How about going to the big department store where you have been buying the same turtleneck for the past twenty-three years, getting to the department and finding the place trashed, having to sift through tons of shirts tossed everywhere until you finally find one in your size, going up to the checkout to find there are only two cashiers in a store of 150,000 square feet, and after waiting twenty minutes in line you learn that the shirts are an extra 30% off today only (if you can find another one in that mess in your size by yourself and are willing to wait another 30 minutes to checkout)?

How about reading an ad in Sunday’s paper, seeing an item you have been wanting for a while, and it is now on sale at a price you can afford, heading to the store that afternoon only to find your store never had any in stock in the first place?

How about walking into a store about 20 minutes before closing time and being told by the greeter (and I use that term loosely), “We’re closing soon so if you have a big purchase that is going to be a hassle you need to do it right away,”?

How about holding an item in your hand that is the right size, wanting a second one, and being told by a sales clerk too lazy to look something up, “They don’t make it in that size,”?

How about trying on a shirt, asking for a new size, and when the clerk comes back with the new size, asking if they have any more styles in that size and being told, “I don’t know,” before the clerk walks away never to return?

How about ordering a food item at a fast food restaurant and being told that it is cheaper to get a bunch of other items you don’t want with that item, so that you end up wasting food just to save money?

These are just a handful of situations that cropped up for me in the past few days. I asked the audience at the MAEDA presentation if any of them gave poor customer service, just treated their customers like crap. Not one person raised their hands. Then I asked them if anyone had received poor customer service in the past two weeks. Most every hand went up.

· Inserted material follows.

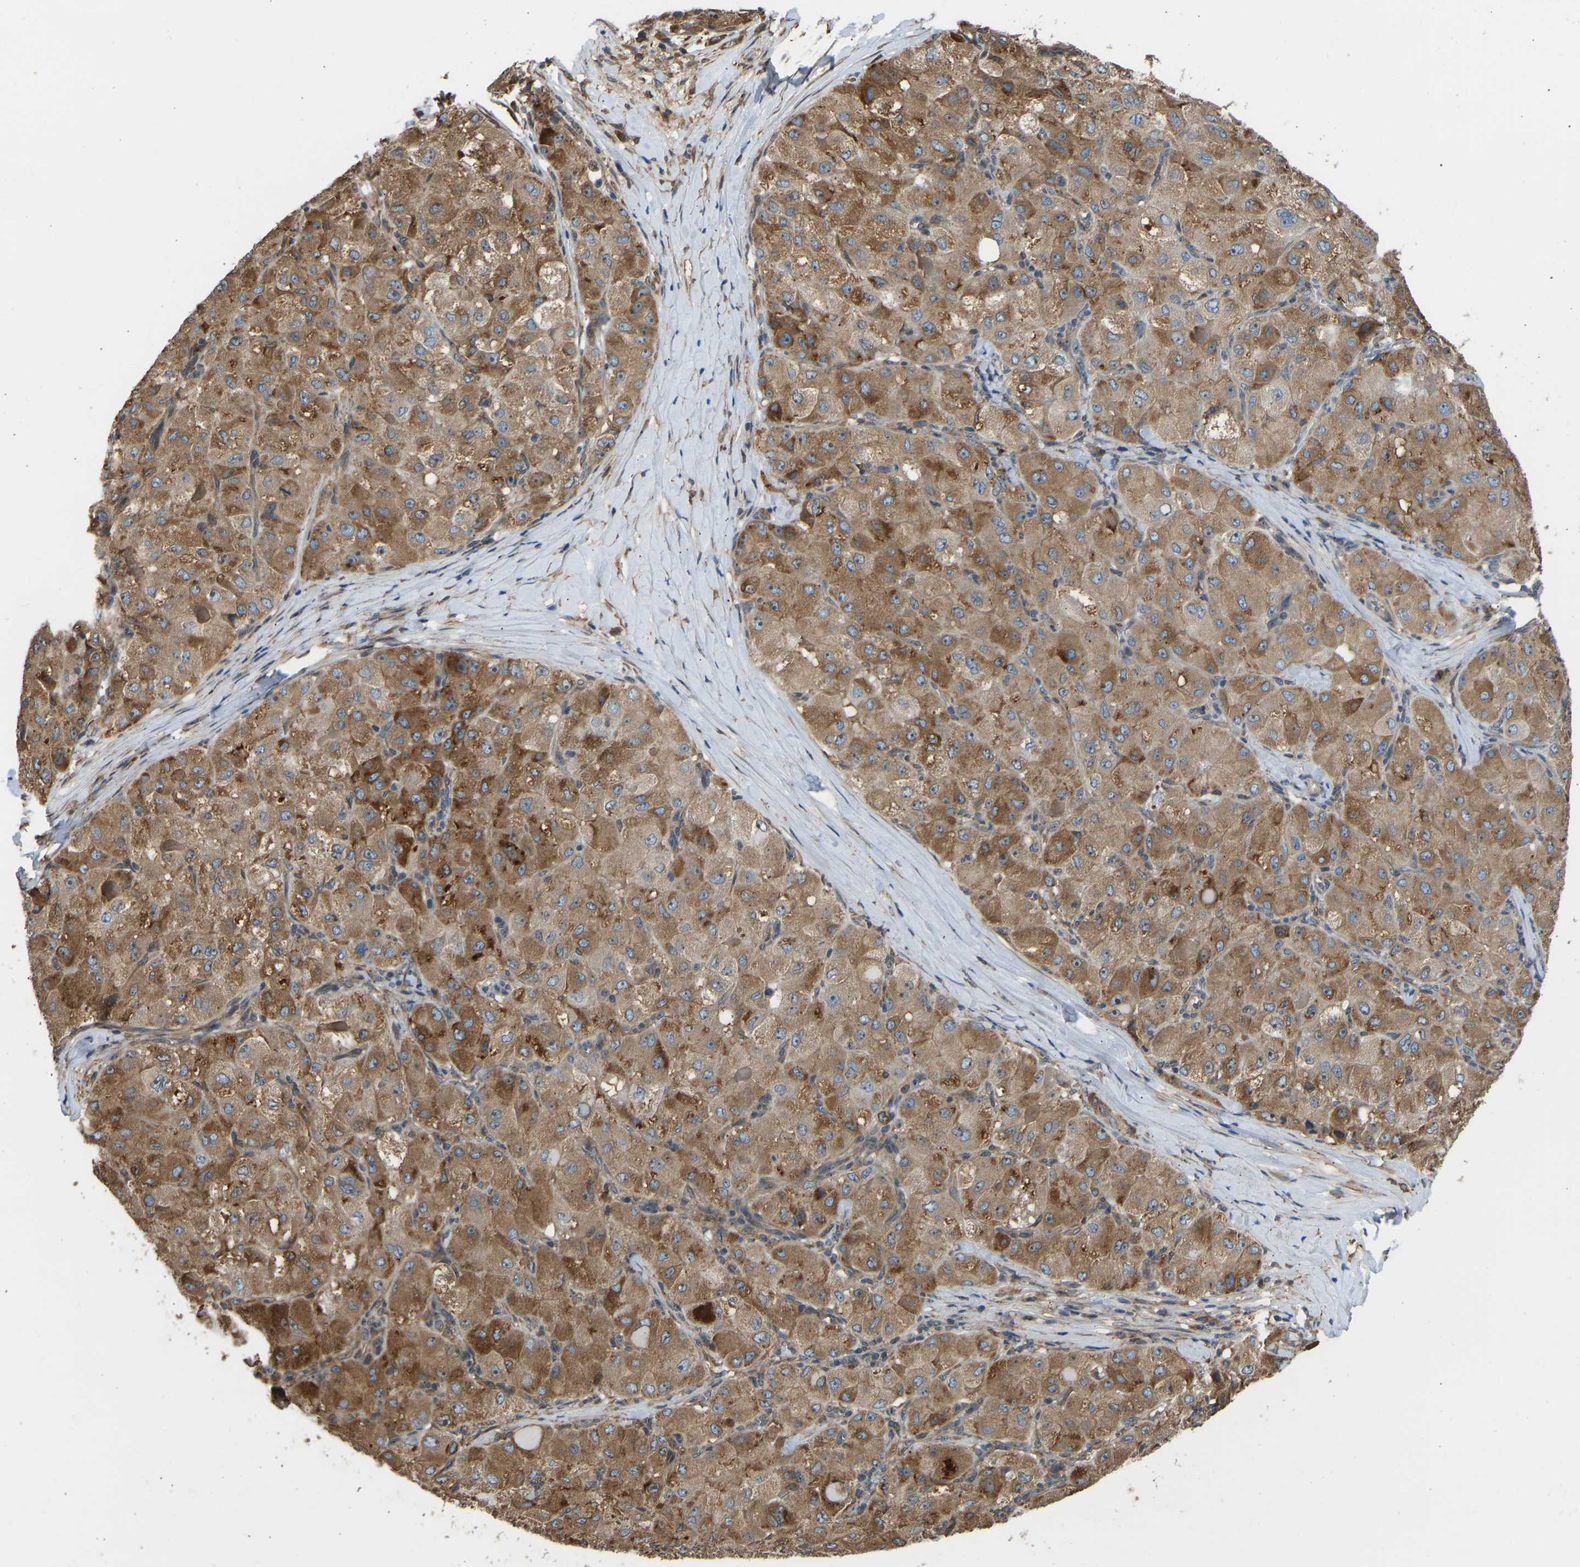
{"staining": {"intensity": "moderate", "quantity": ">75%", "location": "cytoplasmic/membranous"}, "tissue": "liver cancer", "cell_type": "Tumor cells", "image_type": "cancer", "snomed": [{"axis": "morphology", "description": "Carcinoma, Hepatocellular, NOS"}, {"axis": "topography", "description": "Liver"}], "caption": "Liver cancer stained for a protein reveals moderate cytoplasmic/membranous positivity in tumor cells.", "gene": "OS9", "patient": {"sex": "male", "age": 80}}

I tell you this to point out what is happening in terms of customer service and how that will affect you and your business.

The good news is that poor customer service is so rampant that it lowers the bar of expectation and makes the service you are striving to give look amazingly good.

The bad news is that as the bar of expectation gets lowered, so does the tolerance of the general public for getting worse and worse service. If you get complacent in the service you offer, you let the other guys win. You let them set the bar. Your slightly better service will seem outdated and expensive.

If you ramp up your service to such an amazingly high level that you surprise and delight customers at every turn, then you reset the bar in your favor and expose your competitors for the non-caring companies that they are.

The minimum would be to …

  • Make sure you have ample supply of anything you advertise on sale.
  • Make sure you have proper signage on the displays of items on sale explaining the deal.
  • Make sure you keep your merchandise neat and tidy and sorted and easy to find.
  • Make sure your hardware and software is up to date and functioning properly everywhere.
  • Make sure you have enough staff to make the shopping experience fun and easy.
  • Make sure your staff are trained to never say, “No.”

If you do the minimum, you’ll get the minimum. The maximum, however, has exponential returns.

-Phil Wrzesinski
www.PhilsForum.com

PS Yes, all of those experiences happened in major chain stores, but not all big box discounters. A couple happened in a store that has had a few rounds of closures. A couple happened in stores that should know better. I would like to say that I had some surprise and delight moments, too. Unfortunately, the only surprise was that they didn’t suck as much as I expected. Not exactly reassuring.

PPS Yeah, that’s how my brain works at 5:41am.